Requirement
Pull every line from the material below that contains the string "ТЕФТЕЛИ". Case matters.

*** Opening Records supplied ***

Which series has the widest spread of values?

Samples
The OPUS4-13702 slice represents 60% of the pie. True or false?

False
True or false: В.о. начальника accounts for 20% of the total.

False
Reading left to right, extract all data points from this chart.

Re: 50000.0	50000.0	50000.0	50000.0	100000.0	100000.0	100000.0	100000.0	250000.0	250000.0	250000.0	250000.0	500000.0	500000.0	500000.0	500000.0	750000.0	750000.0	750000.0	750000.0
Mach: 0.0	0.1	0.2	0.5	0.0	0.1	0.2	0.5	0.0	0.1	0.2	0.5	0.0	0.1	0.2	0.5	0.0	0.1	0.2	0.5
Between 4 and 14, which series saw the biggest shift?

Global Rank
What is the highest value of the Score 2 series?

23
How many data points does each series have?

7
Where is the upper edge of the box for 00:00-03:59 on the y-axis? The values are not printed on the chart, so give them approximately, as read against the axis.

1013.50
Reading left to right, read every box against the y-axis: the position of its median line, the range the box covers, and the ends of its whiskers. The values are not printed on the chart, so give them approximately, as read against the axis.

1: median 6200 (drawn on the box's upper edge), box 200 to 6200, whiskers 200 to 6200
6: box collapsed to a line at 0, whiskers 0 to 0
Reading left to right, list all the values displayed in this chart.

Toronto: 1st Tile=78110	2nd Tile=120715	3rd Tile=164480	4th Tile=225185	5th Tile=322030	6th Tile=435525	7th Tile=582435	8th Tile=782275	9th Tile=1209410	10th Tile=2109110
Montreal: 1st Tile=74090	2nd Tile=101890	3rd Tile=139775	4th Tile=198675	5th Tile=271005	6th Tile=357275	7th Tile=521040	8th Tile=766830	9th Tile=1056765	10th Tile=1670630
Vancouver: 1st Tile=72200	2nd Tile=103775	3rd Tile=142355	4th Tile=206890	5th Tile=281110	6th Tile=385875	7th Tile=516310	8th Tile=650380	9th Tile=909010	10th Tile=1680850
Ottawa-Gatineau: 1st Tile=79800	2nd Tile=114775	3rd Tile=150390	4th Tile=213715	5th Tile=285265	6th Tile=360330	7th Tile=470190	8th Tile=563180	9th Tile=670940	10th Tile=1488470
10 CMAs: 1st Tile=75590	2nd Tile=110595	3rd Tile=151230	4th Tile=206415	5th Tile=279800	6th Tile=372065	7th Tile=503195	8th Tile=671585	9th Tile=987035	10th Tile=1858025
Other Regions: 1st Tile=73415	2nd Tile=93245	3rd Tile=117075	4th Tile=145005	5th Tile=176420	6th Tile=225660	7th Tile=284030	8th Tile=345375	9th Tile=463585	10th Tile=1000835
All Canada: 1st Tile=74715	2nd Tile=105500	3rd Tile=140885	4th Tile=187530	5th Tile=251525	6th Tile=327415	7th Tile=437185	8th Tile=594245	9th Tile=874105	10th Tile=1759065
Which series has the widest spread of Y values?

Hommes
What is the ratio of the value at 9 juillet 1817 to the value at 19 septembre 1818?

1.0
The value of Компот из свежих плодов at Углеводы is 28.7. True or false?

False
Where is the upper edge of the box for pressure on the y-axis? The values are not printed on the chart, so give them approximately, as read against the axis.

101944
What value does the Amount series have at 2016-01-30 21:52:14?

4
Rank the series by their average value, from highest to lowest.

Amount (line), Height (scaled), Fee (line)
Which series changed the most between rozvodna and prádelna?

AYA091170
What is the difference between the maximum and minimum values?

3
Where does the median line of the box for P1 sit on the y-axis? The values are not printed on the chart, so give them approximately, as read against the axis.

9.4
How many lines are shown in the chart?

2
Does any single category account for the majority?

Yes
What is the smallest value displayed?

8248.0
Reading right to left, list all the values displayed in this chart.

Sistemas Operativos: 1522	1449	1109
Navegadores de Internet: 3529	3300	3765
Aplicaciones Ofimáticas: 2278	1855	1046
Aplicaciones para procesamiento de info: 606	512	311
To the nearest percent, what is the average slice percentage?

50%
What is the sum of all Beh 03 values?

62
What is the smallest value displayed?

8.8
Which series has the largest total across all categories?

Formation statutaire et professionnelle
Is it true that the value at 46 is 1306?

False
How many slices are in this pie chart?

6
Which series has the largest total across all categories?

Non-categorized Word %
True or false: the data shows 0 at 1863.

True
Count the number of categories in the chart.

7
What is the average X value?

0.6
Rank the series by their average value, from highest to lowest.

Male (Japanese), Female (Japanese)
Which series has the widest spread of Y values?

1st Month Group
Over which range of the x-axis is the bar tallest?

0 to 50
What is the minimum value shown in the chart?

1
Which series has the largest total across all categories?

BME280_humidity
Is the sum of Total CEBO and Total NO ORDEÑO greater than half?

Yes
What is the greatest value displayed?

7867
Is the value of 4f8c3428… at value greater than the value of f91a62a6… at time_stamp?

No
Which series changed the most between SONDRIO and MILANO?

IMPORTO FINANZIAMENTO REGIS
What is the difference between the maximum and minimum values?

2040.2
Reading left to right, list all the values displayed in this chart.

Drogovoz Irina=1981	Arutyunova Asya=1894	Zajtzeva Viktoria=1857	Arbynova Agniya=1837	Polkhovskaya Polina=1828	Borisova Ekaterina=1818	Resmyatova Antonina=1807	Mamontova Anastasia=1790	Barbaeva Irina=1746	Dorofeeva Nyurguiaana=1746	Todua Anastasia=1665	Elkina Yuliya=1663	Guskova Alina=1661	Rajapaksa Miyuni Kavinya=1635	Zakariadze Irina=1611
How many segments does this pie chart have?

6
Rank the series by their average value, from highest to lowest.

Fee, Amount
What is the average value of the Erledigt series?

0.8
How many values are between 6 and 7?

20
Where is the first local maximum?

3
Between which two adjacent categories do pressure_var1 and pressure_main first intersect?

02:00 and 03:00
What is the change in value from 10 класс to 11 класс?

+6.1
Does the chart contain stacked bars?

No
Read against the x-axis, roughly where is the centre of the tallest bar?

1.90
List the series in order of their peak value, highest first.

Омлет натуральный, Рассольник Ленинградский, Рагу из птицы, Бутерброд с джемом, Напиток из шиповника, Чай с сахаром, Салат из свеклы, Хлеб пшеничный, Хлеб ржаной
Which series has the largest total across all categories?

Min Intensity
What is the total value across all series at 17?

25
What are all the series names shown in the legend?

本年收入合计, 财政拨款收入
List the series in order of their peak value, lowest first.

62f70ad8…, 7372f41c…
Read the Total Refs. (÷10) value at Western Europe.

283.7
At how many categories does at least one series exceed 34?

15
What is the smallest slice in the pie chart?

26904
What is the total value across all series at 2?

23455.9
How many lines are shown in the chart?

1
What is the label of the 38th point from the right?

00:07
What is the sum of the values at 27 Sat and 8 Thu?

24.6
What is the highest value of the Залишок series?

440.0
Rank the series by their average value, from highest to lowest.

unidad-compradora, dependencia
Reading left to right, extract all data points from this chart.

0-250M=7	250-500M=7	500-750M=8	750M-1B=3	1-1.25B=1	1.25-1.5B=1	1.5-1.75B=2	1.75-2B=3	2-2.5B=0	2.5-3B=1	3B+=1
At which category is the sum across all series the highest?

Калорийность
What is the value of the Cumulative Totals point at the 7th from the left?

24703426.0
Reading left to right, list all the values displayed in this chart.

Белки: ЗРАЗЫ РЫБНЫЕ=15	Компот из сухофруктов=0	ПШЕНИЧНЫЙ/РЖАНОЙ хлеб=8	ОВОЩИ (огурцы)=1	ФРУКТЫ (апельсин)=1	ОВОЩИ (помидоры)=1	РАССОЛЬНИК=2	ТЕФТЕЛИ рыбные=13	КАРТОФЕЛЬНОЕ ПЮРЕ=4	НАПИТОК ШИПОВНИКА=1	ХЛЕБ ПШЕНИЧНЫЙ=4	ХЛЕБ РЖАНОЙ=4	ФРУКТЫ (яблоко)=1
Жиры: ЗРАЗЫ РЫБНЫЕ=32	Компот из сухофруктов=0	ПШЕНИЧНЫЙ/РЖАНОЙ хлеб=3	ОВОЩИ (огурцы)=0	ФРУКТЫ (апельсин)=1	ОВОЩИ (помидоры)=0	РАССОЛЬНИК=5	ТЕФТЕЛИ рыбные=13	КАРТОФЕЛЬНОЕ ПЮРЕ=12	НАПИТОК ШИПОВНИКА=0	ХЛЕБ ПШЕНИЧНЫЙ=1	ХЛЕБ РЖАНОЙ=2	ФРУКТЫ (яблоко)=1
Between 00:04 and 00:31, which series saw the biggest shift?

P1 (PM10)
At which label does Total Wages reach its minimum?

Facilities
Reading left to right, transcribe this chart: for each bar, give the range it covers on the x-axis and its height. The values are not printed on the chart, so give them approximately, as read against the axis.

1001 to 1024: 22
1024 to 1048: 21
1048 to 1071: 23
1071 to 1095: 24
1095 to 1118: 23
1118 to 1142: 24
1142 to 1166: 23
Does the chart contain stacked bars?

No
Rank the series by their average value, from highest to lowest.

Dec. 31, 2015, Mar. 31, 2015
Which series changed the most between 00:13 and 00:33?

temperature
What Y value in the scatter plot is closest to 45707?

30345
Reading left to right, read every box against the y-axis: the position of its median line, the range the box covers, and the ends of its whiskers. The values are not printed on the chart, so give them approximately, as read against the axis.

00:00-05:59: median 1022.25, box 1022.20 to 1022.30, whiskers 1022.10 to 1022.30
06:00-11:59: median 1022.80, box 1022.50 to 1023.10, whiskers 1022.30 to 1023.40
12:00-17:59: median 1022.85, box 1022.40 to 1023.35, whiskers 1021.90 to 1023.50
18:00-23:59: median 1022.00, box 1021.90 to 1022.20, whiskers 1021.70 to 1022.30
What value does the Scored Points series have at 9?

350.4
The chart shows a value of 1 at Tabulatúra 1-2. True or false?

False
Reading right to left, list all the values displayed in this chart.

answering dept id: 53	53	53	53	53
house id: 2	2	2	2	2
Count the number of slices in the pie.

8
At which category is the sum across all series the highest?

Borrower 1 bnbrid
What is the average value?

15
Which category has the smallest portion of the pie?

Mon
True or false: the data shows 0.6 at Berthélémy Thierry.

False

*** Closing Records supplied ***

Expected answer
Белки: ЗРАЗЫ РЫБНЫЕ=15	Компот из сухофруктов=0	ПШЕНИЧНЫЙ/РЖАНОЙ хлеб=8	ОВОЩИ (огурцы)=1	ФРУКТЫ (апельсин)=1	ОВОЩИ (помидоры)=1	РАССОЛЬНИК=2	ТЕФТЕЛИ рыбные=13	КАРТОФЕЛЬНОЕ ПЮРЕ=4	НАПИТОК ШИПОВНИКА=1	ХЛЕБ ПШЕНИЧНЫЙ=4	ХЛЕБ РЖАНОЙ=4	ФРУКТЫ (яблоко)=1
Жиры: ЗРАЗЫ РЫБНЫЕ=32	Компот из сухофруктов=0	ПШЕНИЧНЫЙ/РЖАНОЙ хлеб=3	ОВОЩИ (огурцы)=0	ФРУКТЫ (апельсин)=1	ОВОЩИ (помидоры)=0	РАССОЛЬНИК=5	ТЕФТЕЛИ рыбные=13	КАРТОФЕЛЬНОЕ ПЮРЕ=12	НАПИТОК ШИПОВНИКА=0	ХЛЕБ ПШЕНИЧНЫЙ=1	ХЛЕБ РЖАНОЙ=2	ФРУКТЫ (яблоко)=1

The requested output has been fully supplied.